Page:
_____

Reconnect if there's a DRB error in IPC #39

thijsc · 2015-05-04T09:54:09Z

No description provided.

serioushaircut · 2015-05-04T13:36:25Z

Hi,
okay we'll try to build a simple setup with a long running worker and see what happens and whether it depends on the run time duration.

But anyway, my guess is in case of a systematic error occurring during the writing operation on this file stream, this would result in an infinite loop? Did I have that right?
I'd really like to figure out why the unix socket peer (= Appsignal::IPC::Server ?) is communicating a broken pipe to the calling side (=..Appsignal::IPC::Client ?). Long idle times shouldn't pose a problem afaik.

Cheers from Hamburg
SH

serioushaircut · 2015-05-05T09:16:46Z

Update: A simple job with a long runtime does not seem to trigger the broken pipe error.
I just tested a resque job that sleeps 15, 30, 45, 50 minutes (the latter two being the runtimes of the crashing jobs) and the Drb error could not be observed.
Investigating...

thijsc · 2015-05-05T09:28:01Z

Thanks for the update and testing it! We're wrapping up work on a new release that will replace the current IPC system at the moment, so I'm happy that we have a non-invasive fix :-). Do I understand correctly that this fix does work for you?

serioushaircut · 2015-05-05T10:12:27Z

No. Not yet. The drbconnerror happens regularly on production, with a job handling a lot of data and running for a long time.
We just forked appsignal, applied the tentative fix and are just deploying that version on one of our worker servers to trigger the problematic job again. Then we'll see whether the fix works.
Honestly, I doubt it, as a retry on a unix domain socket that has been closed by the other peer will certainly result in the same error. But we'll see shortly. I hope, I am wrong there :)
Cheers
SH

thijsc · 2015-05-05T10:13:46Z

I think the fix should work since the listener lives on the filesystem and the reconnect is a full reconnect. Let's see :-).

serioushaircut · 2015-05-05T13:07:51Z

Hey thijs,
production test done, got the very same error, just now from the enqueue line in the rescue block :(.

DRb::DRbConnError
Error Broken pipe
/usr/lib/ruby/2.1.0/drb/drb.rb:611:in `write'
/usr/lib/ruby/2.1.0/drb/drb.rb:611:in `send_request'
/usr/lib/ruby/2.1.0/drb/drb.rb:921:in `send_request'
/usr/lib/ruby/2.1.0/drb/drb.rb:1221:in `send_message'
/usr/lib/ruby/2.1.0/drb/drb.rb:1110:in `block (2 levels) in method_missing'
/usr/lib/ruby/2.1.0/drb/drb.rb:1197:in `open'
/usr/lib/ruby/2.1.0/drb/drb.rb:1109:in `block in method_missing'
/usr/lib/ruby/2.1.0/drb/drb.rb:1128:in `with_friend'
/usr/lib/ruby/2.1.0/drb/drb.rb:1108:in `method_missing'
/app/.bundle/ruby/2.1.0/bundler/gems/appsignal-199271a156d4/lib/appsignal/ipc.rb:64:in `rescue in enqueue'
/app/.bundle/ruby/2.1.0/bundler/gems/appsignal-199271a156d4/lib/appsignal/ipc.rb:59:in `enqueue'
/app/.bundle/ruby/2.1.0/bundler/gems/appsignal-199271a156d4/lib/appsignal/transaction.rb:174:in `complete!'
/app/.bundle/ruby/2.1.0/bundler/gems/appsignal-199271a156d4/lib/appsignal/transaction.rb:26:in `complete_current!'
/app/.bundle/ruby/2.1.0/bundler/gems/appsignal-199271a156d4/lib/appsignal.rb:92:in `monitor_transaction'
/app/.bundle/ruby/2.1.0/bundler/gems/appsignal-199271a156d4/lib/appsignal/integrations/resque.rb:8:in `around_perform_resque_plugin'

I try to figure out what is wrong with socket peer - but it seems any write into the stream from the Appsignal::IPC::Client side fails with Broken pipe.

_____

Short exercise A: In the DRb error thread, turn the paragraph beginning "Update: A simple job with a long runtime" into a short bulleted list that keeps its main facts.
Short exercise B: Write the next part of the DRb error thread, picking up after its final post.

(Saved entries)
_____

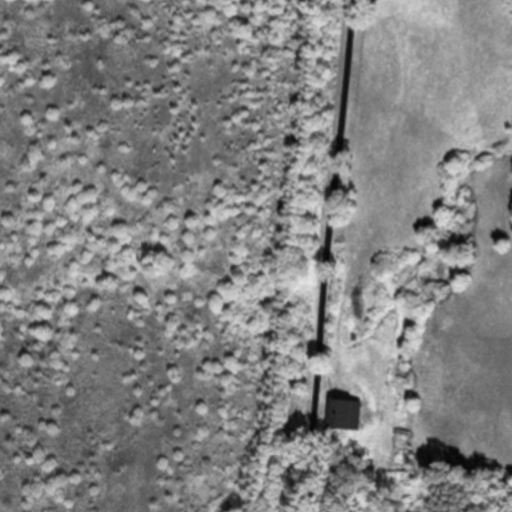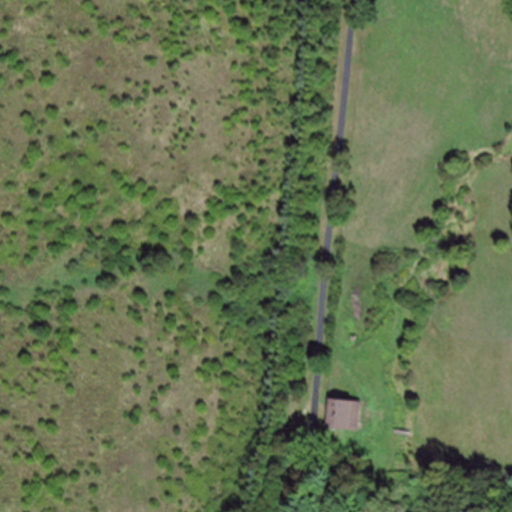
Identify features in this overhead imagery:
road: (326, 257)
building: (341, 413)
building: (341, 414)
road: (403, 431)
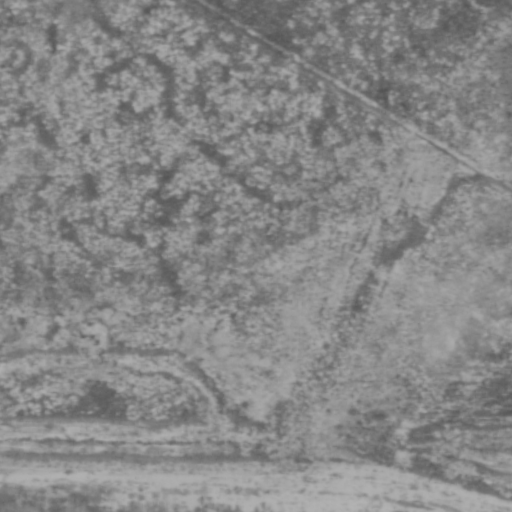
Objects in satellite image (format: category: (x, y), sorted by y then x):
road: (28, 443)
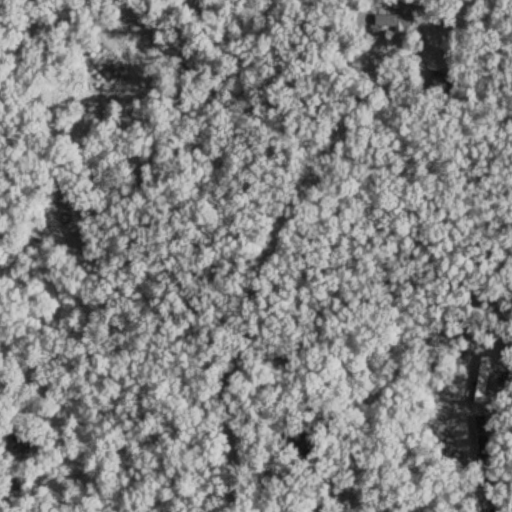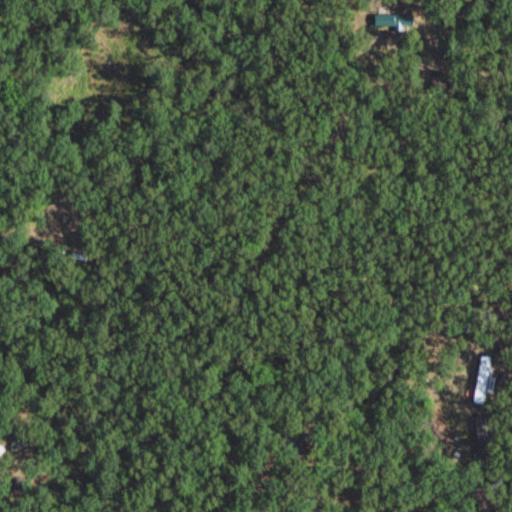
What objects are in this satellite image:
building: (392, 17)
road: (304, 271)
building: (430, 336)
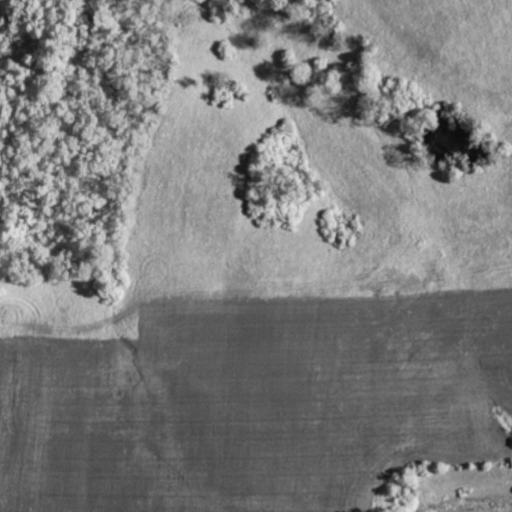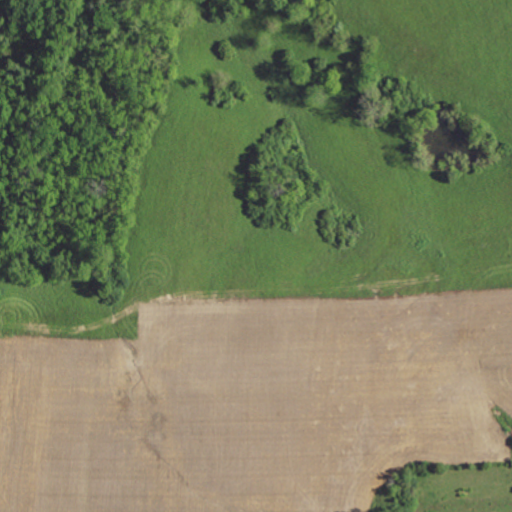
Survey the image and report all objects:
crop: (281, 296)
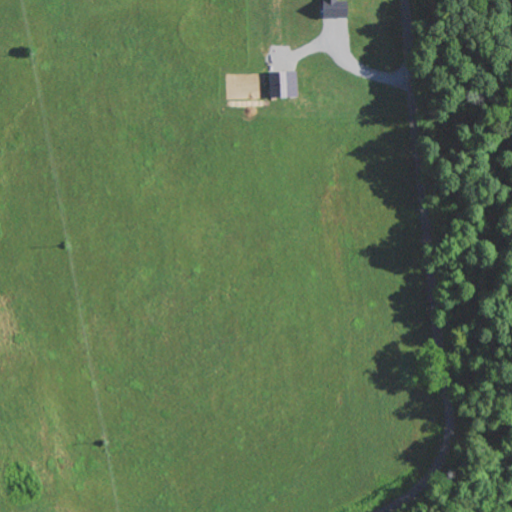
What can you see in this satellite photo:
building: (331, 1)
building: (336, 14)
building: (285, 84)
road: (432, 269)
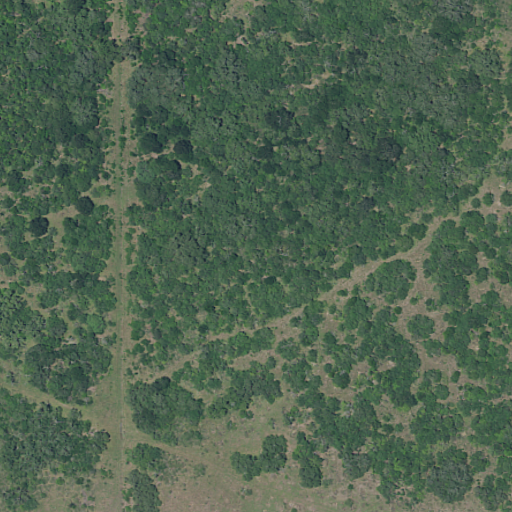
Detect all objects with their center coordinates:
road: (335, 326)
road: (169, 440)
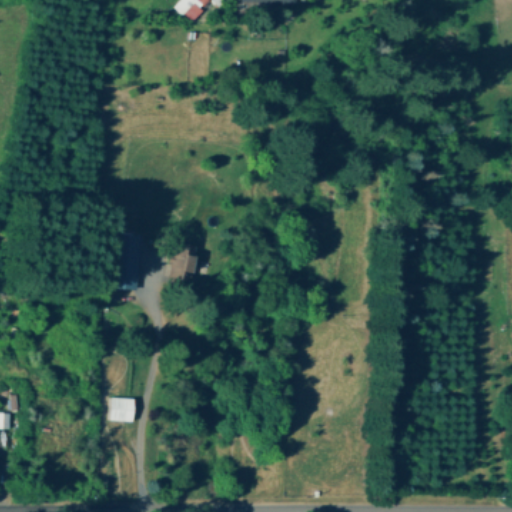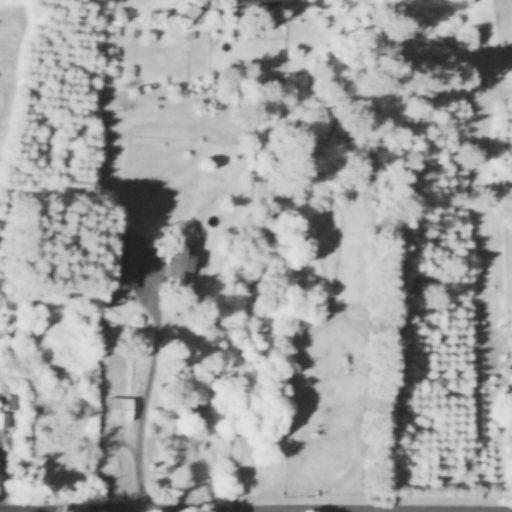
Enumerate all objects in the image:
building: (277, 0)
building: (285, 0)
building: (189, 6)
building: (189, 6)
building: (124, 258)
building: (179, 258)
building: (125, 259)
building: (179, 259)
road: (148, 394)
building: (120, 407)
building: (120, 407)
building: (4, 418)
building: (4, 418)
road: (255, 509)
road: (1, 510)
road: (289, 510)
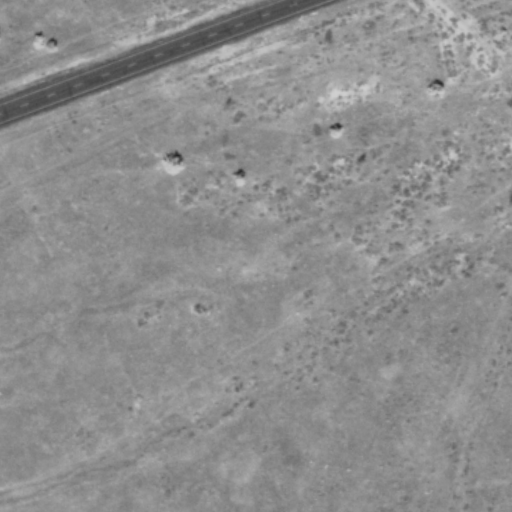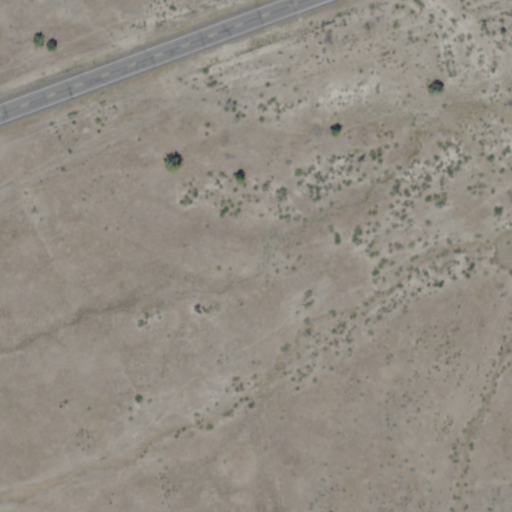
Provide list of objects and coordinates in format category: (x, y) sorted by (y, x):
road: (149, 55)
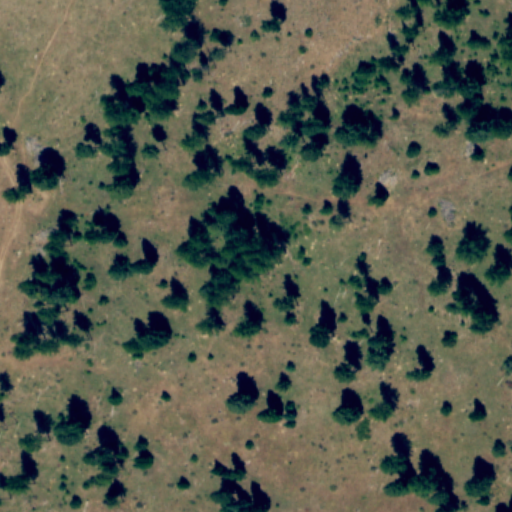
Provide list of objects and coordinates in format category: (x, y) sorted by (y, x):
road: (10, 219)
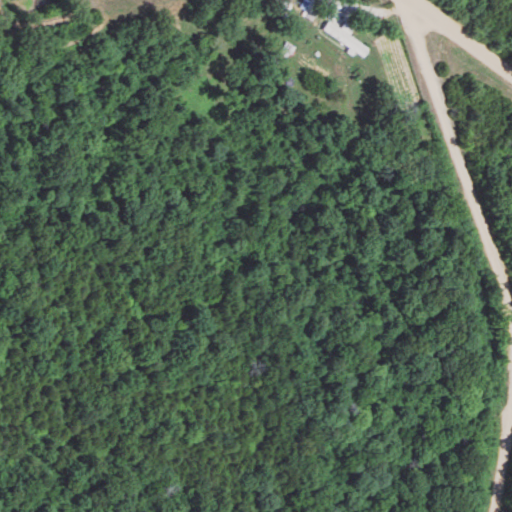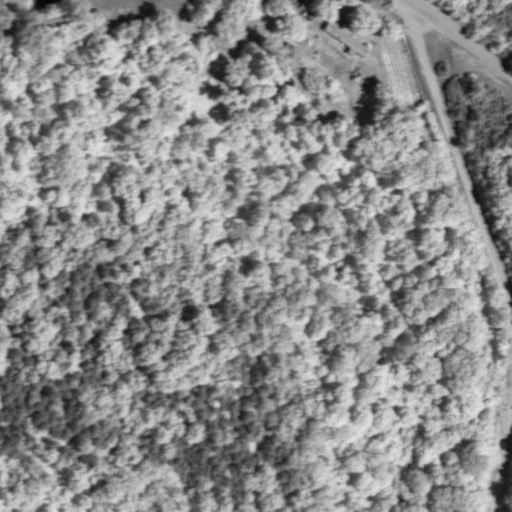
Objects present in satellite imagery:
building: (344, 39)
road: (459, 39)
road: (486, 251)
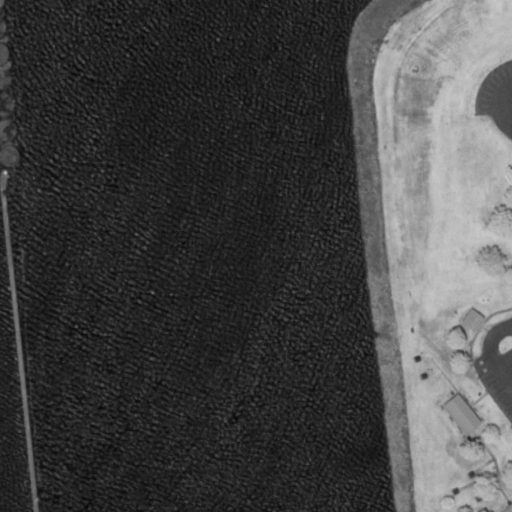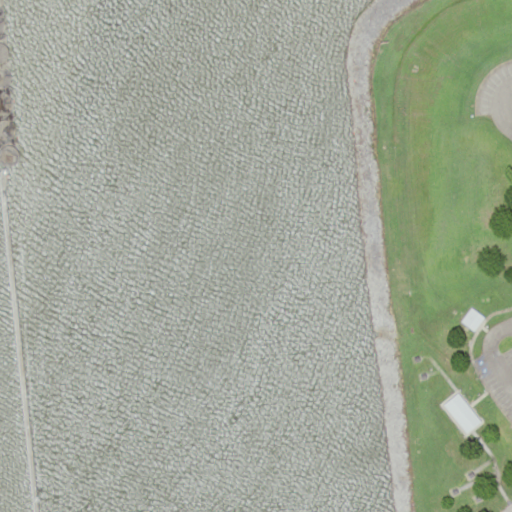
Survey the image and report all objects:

_____

Reply A:
- A simple job with a long runtime did not seem to trigger the broken pipe error.
- A Resque job that sleeps 15, 30, 45 and 50 minutes was tested; the last two match the runtimes of the crashing jobs.
- The DRb error was not observed.
- Investigation is ongoing.

Reply B:
Cheers
SH

serioushaircut · 2015-05-05T13:27:26Z

And a bit more knowledge:
We saw the problematic jobs with this error just twice. The unix domain sockets we observed on our ubuntu instance via

> cat /proc/net/unix
Num       RefCount Protocol Flags    Type St Inode Path
...
0000000000000000: 00000002 00000000 00010000 0001 01 201748 /app/tmp/appsignal-24
...
0000000000000000: 00000002 00000000 00010000 0001 01 201150 /app/tmp/appsignal-21
...

24 and 21 were the ones used by the problem jobs that failed with broken pipe. And we could verify that other jobs afterwards were processed by the same workers on the same sockets (24, 21) successfully.

Mmh not much better, I have to dig into the two jobs that cause problem again. Perhaps something with serializing the messages into the socket stream buffer. And again investigating. Any ideas from your side?

Cheers
SH

thijsc · 2015-05-05T15:48:50Z

I'm starting to think your issue might not be a disconnection, but something that cannot be serialized by DRB. Are you using any hashes with default options for example?

serioushaircut · 2015-05-06T08:31:08Z

Moin,
that's on the line what we guessed about serializing the transaction.
Here we have a large transaction - the job works with a lot of db entries - we monkey patched the appsignal version and logged our transaction object #to_s to have a size of 71MB.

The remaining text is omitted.